As others have said, the proper way to replace a shared library in a Unix is to use unlink or rename, not to overwrite the library with a new copy. The install command will do this properly.
This is an intriguing question. I hate finding holes like this in Linux, and love finding ways to fix them.
My suggestion is inspired by the #Paul Tomblin answer to this question about temporary files on Linux. Some of the other answers here have suggested the existence of this mechanism, but have not described a method of exploiting it from the client application as you requested.
I have not tested this, so I have no idea how well it will work. Also, there may be minor security concerns associated with a race condition related to the brief period of time between when the temporary file is created and when it is unlinked. Also, you already noted the possibility of creating a copy of the library, which is what I am proposing. My twist on this is that your temporary copy exists as an entry in the file system for only an instant, regardless of how long you actually hold the library open.
When you want to load a library follow these steps:
copy the file to a temporary location, probably starting with mkstemp()
load the temporary copy of the library using dlopen()
unlink() the temporary file
proceed as normal, the file's resources will be automatically removed when you dlclose()
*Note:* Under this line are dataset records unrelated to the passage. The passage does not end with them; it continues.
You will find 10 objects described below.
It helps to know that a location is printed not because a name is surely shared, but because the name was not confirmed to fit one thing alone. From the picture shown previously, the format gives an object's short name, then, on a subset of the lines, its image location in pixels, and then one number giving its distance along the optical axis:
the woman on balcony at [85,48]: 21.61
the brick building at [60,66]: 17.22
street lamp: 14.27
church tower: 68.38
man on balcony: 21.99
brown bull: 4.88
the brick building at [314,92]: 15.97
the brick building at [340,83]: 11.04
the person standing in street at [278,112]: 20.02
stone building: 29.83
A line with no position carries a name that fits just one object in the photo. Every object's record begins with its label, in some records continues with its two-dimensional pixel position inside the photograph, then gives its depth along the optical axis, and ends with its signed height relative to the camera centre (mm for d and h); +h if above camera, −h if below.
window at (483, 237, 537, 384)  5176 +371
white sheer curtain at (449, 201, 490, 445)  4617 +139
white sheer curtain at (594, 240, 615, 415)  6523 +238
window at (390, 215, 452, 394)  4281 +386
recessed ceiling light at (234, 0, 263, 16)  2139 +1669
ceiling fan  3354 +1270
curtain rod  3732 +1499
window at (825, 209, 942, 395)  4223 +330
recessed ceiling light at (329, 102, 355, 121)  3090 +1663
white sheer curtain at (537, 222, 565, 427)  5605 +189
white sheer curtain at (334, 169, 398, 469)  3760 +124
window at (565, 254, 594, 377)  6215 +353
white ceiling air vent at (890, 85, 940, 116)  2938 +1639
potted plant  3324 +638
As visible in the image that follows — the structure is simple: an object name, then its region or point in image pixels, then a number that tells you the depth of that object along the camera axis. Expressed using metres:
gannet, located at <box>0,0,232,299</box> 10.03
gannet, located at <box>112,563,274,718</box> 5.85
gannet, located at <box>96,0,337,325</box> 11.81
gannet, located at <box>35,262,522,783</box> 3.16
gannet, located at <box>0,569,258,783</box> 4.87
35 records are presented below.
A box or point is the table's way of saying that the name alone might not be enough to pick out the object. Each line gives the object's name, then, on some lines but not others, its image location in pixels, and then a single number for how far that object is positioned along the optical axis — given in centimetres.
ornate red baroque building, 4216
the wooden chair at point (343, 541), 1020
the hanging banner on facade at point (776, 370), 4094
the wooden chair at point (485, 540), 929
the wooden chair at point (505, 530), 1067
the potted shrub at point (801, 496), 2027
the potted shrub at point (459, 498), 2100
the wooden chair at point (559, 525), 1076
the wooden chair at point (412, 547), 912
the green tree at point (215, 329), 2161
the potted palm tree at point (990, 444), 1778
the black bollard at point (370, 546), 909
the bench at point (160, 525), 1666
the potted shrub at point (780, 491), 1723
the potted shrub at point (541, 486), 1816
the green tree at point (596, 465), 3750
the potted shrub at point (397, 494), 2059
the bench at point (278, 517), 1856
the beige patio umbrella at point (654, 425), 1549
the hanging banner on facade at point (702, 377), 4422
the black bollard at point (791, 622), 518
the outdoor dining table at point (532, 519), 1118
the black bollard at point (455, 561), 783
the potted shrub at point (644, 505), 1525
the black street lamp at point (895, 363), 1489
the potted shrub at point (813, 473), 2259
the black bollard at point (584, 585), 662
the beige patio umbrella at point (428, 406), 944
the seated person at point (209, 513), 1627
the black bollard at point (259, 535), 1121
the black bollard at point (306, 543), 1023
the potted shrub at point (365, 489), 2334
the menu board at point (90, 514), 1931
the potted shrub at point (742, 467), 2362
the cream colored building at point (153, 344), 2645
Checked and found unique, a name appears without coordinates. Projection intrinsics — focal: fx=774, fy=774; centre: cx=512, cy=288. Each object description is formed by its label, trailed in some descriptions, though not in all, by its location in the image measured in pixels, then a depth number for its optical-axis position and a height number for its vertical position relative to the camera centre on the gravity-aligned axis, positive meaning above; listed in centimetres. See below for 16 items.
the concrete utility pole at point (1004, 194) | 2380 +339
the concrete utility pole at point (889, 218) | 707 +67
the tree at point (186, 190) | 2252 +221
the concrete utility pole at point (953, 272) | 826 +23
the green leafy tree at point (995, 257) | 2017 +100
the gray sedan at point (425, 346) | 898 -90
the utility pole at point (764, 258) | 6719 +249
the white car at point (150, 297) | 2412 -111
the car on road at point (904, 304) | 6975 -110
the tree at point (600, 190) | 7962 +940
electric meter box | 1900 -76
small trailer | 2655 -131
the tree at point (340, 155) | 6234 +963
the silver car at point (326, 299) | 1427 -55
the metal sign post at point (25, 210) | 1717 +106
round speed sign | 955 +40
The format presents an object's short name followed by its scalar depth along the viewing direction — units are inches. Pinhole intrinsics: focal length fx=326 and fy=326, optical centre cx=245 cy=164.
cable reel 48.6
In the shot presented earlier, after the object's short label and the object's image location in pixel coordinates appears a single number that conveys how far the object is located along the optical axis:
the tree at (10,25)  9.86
It would be nice if there were a really easy way to achieve the "copy the file" step without requiring you to actually copy the file. Hard-linking comes to mind, but I don't think that it would work for these purposes. It would be ideal if Linux had a copy-on-write mechanism which was as easy to use as link(), but I am not aware of such a facility.
Edit: The #Zan Lynx answer points out that creating custom copies of dynamic libraries can be wasteful if they are replicated into multiple processes. So my suggestion probably only makes sense if it is applied judiciously -- to only those libraries which are at risk of being stomped (presumably a small subset of all libraries which does not include files in /lib or /usr/lib).
If you can figure out where your library is mapped into memory, then you might be able to mprotect it writeable and do a trivial write to each page (e.g. read and write back the first byte of each page). That should get you a private copy of every page.
If 'mprotect' doesn't work (it may not, the original file was probably opened read-only), then you can copy the region out to another location, remap the region (using mmap) to a private, writeable region, then copy the region back.
I wish the OS had a "transform this read-only region to a copy-on-write region". I don't think something like that exists, though.
In any of these scenarios, there is still a window of vulnerability - someone can modify the library while dlopen is calling initializers or before your remap call happens. You're not really safe unless you can fix the dynamic linker like #DigitalRoss describes.
Who is editing your libraries out from under you, anyway? Find that person and hit him over the head with a frying pan.